● **EXERCISE TEXT**
This phase starts with the systems and business processes that are responsible for the greatest amount of firefighting because resolving them would free up work cycles to initiate a more secure and measured route for change.
Phase 2. Catch and release and find fragile artefacts
This phase is related to the infrastructure itself with the understanding that it cannot be repeatedly replicated. By gaining an accurate inventory of assets, configurations and services, the objective is to identify the artefacts with the lowest change success rates, highest MTTR and highest business downtime costs.
By capturing all these assets and their interdependencies, an organisation ends up in a far more secure position before a priority 1 firefighting session.
Phase 3. Establish repeatable build library
This phase is focused on implementing an effective release management process. Using the previous phases as stepping stones, this phase documents repeatable builds of the most critical assets and services so that rebuilding them is more cost-effective than repair.
In a process that leads to an efficient mass-production of standardised builds, senior IT operations staff can transform from a reactive to a proactive release management delivery model.
This transformation is achieved by operating early in the IT operations lifecycle by consistently working on software and integration releases before deployment in production environments.
At the same time a reduction in unique production configurations is pushed for, consequently increasing the configuration lifespans before their replacement or change, which in turn leads to an improvement in manageability and reduction in complexity.
Eventually these repeatable builds enable the creation of "golden" images that have been tried, tested, planned and approved before production. So when new applications, patches and upgrades are released for integration, these golden builds or images need merely updating.

● **TASK REQUIREMENTS**
A – Write out the text on IT release management phases in full, word for word.
B – Reproduce all the records, swapping every "springen" for "gehen" and leaving everything else unchanged.
The text on IT release management phases has no connection to the records.

● **GIVEN ENTRIES**
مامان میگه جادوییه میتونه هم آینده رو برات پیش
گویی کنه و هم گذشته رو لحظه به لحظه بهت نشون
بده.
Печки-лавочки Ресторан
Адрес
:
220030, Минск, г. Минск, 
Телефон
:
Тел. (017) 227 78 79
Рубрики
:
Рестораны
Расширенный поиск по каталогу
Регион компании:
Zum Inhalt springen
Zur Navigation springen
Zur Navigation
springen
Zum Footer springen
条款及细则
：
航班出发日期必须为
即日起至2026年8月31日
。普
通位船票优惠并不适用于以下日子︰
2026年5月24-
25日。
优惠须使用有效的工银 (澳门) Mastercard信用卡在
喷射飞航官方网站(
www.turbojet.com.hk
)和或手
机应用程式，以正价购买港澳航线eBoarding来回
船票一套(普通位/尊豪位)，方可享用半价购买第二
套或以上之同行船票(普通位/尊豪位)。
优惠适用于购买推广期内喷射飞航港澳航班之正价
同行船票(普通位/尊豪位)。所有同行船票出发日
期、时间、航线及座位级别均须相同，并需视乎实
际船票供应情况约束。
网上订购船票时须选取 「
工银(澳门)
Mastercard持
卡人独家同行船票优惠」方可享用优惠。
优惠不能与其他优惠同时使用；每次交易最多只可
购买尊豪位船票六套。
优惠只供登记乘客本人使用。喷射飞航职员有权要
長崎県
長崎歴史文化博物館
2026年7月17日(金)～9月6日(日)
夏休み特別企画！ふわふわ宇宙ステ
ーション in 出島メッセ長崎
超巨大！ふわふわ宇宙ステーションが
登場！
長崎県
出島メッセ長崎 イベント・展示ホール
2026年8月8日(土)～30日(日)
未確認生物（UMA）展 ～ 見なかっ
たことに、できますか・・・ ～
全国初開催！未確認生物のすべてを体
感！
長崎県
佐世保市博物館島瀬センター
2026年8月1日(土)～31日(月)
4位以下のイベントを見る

● **LIST OF SOLUTIONS**
A –
This phase starts with the systems and business processes that are responsible for the greatest amount of firefighting because resolving them would free up work cycles to initiate a more secure and measured route for change.
Phase 2. Catch and release and find fragile artefacts
This phase is related to the infrastructure itself with the understanding that it cannot be repeatedly replicated. By gaining an accurate inventory of assets, configurations and services, the objective is to identify the artefacts with the lowest change success rates, highest MTTR and highest business downtime costs.
By capturing all these assets and their interdependencies, an organisation ends up in a far more secure position before a priority 1 firefighting session.
Phase 3. Establish repeatable build library
This phase is focused on implementing an effective release management process. Using the previous phases as stepping stones, this phase documents repeatable builds of the most critical assets and services so that rebuilding them is more cost-effective than repair.
In a process that leads to an efficient mass-production of standardised builds, senior IT operations staff can transform from a reactive to a proactive release management delivery model.
This transformation is achieved by operating early in the IT operations lifecycle by consistently working on software and integration releases before deployment in production environments.
At the same time a reduction in unique production configurations is pushed for, consequently increasing the configuration lifespans before their replacement or change, which in turn leads to an improvement in manageability and reduction in complexity.
Eventually these repeatable builds enable the creation of "golden" images that have been tried, tested, planned and approved before production. So when new applications, patches and upgrades are released for integration, these golden builds or images need merely updating.

B –
مامان میگه جادوییه میتونه هم آینده رو برات پیش
گویی کنه و هم گذشته رو لحظه به لحظه بهت نشون
بده.
Печки-лавочки Ресторан
Адрес
:
220030, Минск, г. Минск, 
Телефон
:
Тел. (017) 227 78 79
Рубрики
:
Рестораны
Расширенный поиск по каталогу
Регион компании:
Zum Inhalt gehen
Zur Navigation gehen
Zur Navigation
gehen
Zum Footer gehen
条款及细则
：
航班出发日期必须为
即日起至2026年8月31日
。普
通位船票优惠并不适用于以下日子︰
2026年5月24-
25日。
优惠须使用有效的工银 (澳门) Mastercard信用卡在
喷射飞航官方网站(
www.turbojet.com.hk
)和或手
机应用程式，以正价购买港澳航线eBoarding来回
船票一套(普通位/尊豪位)，方可享用半价购买第二
套或以上之同行船票(普通位/尊豪位)。
优惠适用于购买推广期内喷射飞航港澳航班之正价
同行船票(普通位/尊豪位)。所有同行船票出发日
期、时间、航线及座位级别均须相同，并需视乎实
际船票供应情况约束。
网上订购船票时须选取 「
工银(澳门)
Mastercard持
卡人独家同行船票优惠」方可享用优惠。
优惠不能与其他优惠同时使用；每次交易最多只可
购买尊豪位船票六套。
优惠只供登记乘客本人使用。喷射飞航职员有权要
長崎県
長崎歴史文化博物館
2026年7月17日(金)～9月6日(日)
夏休み特別企画！ふわふわ宇宙ステ
ーション in 出島メッセ長崎
超巨大！ふわふわ宇宙ステーションが
登場！
長崎県
出島メッセ長崎 イベント・展示ホール
2026年8月8日(土)～30日(日)
未確認生物（UMA）展 ～ 見なかっ
たことに、できますか・・・ ～
全国初開催！未確認生物のすべてを体
感！
長崎県
佐世保市博物館島瀬センター
2026年8月1日(土)～31日(月)
4位以下のイベントを見る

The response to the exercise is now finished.